Furthermore, I’m very proud of the growth of our annual conference; the last one (October 2017, in London) attracted more than 700 delegates from 80 countries. This means that the willingness to reform correctional systems is clearly present and that participants see our event as one where they can learn and then transfer that knowledge to their systems.
The annual Correctional Excellence Awards are also quite an accomplishment as we feel that it is crucial to give recognition for achievements in the field – Pedro das Neves, the founder, and director of JUSTICE TRENDS received an award during our 2017 Conference. Our Awards Programme is becoming well recognised and year on year the number of good nominations are increasing.
I should also mention our thematic ‘Networks’; these are groups of members and experts who actively participate in activities/discussions that support the work of ICPA. Then, last but not least, our “Advancing Corrections Journal”; it’s a peer-reviewed publication that provides an international forum for the dissemination of new research, policies and practices related to advancing corrections worldwide and it’s on its 4th issue.
How do you comment on ICPA’s evolution and how do you see it in the future?
PS: ICPA has a strong basis and a promising future. We’re growing and steadily doing more and more; we now have a network of thousands of corrections professionals and a whole host of initiatives and events to serve them.
Two years ago we presented our strategic goals for the years to come and we had identified three key-priorities including “delivering world-class conferences”, “facilitating transformational leadership training” – which has been started in Africa – and “facilitating the implementation and delivery of evidence-based interventions”.

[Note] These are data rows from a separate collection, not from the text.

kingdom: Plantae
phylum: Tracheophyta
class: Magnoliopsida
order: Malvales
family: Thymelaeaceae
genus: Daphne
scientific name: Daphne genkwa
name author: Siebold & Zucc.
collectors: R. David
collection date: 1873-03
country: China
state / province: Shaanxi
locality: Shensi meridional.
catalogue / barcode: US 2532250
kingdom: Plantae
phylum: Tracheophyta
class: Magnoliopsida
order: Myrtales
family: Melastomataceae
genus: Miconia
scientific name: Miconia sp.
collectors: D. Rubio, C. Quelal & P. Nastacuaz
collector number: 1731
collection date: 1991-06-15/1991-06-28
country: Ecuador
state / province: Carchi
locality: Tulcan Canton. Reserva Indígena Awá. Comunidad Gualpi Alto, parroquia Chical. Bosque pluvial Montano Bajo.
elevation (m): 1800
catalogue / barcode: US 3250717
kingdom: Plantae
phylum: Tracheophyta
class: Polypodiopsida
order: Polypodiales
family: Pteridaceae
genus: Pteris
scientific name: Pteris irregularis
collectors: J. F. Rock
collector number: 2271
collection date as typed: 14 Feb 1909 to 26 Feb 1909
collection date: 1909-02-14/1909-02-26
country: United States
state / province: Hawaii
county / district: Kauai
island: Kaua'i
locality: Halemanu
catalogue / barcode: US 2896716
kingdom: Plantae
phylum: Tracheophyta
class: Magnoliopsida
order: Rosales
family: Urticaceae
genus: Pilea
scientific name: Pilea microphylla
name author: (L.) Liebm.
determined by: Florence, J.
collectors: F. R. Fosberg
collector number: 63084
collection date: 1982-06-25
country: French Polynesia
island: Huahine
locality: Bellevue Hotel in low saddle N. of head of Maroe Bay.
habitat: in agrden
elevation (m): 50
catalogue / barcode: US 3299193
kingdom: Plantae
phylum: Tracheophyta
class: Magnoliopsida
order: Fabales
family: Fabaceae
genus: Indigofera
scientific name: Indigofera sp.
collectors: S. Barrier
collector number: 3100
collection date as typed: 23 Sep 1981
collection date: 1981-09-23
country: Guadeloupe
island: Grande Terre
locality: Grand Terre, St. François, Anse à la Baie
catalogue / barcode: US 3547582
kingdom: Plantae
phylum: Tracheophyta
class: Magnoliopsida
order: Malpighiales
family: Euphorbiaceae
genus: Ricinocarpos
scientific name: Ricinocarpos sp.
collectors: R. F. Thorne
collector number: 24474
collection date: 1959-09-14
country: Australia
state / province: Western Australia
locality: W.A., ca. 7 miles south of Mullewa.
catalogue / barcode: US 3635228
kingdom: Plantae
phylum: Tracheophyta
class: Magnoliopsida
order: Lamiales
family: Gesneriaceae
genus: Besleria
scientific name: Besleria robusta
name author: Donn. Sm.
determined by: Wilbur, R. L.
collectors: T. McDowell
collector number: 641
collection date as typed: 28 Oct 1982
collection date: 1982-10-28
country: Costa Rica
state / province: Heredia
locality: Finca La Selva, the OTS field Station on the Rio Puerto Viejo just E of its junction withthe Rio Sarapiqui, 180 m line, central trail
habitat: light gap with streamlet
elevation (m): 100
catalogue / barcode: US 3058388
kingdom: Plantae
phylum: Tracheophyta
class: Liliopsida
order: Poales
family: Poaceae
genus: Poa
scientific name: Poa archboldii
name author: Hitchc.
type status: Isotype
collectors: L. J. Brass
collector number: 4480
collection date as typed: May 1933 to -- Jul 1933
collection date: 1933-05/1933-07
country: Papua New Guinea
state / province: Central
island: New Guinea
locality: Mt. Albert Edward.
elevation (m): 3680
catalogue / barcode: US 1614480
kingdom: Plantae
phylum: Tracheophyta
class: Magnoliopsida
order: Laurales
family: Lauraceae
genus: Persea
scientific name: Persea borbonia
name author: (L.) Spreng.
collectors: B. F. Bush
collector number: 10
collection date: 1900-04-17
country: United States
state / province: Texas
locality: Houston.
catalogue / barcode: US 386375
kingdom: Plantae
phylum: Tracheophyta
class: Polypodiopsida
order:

We’ve established this overarching vision to guide our way forward.
It is my hope that ICPA will continue to be recognised internationally for inspiring organisations, volunteers, groups, and individuals to advance the principles and practices of evidence-based, professional correctional services; and for empowering practitioners, service-delivery personnel, policy makers, academia and private sector suppliers to be creative, to value all ideas and to accept and learn from mistakes.
ICPA functions as a global platform allowing for the innovation of approaches, ideas, and solutions aiming at the development, implementation, and monitoring of practitioner-oriented professional correctional services.
We are now planning for our 20th-anniversary conference that will take place on October 21-26, 2018, in Montreal, Canada. This will be a great opportunity to shape the Association’s future for the next 20 years.
Peter van der Sande is the President of ICPA since 2011. Prior to being elected as ICPA’s president, he was the Director General of the Custodial Institutions Agency of The Netherlands for twelve years, managing prisons, correctional institutions for juvenile offenders, and forensic psychiatric centers. Before, he worked in various management positions in The Netherlands government for more than two decades.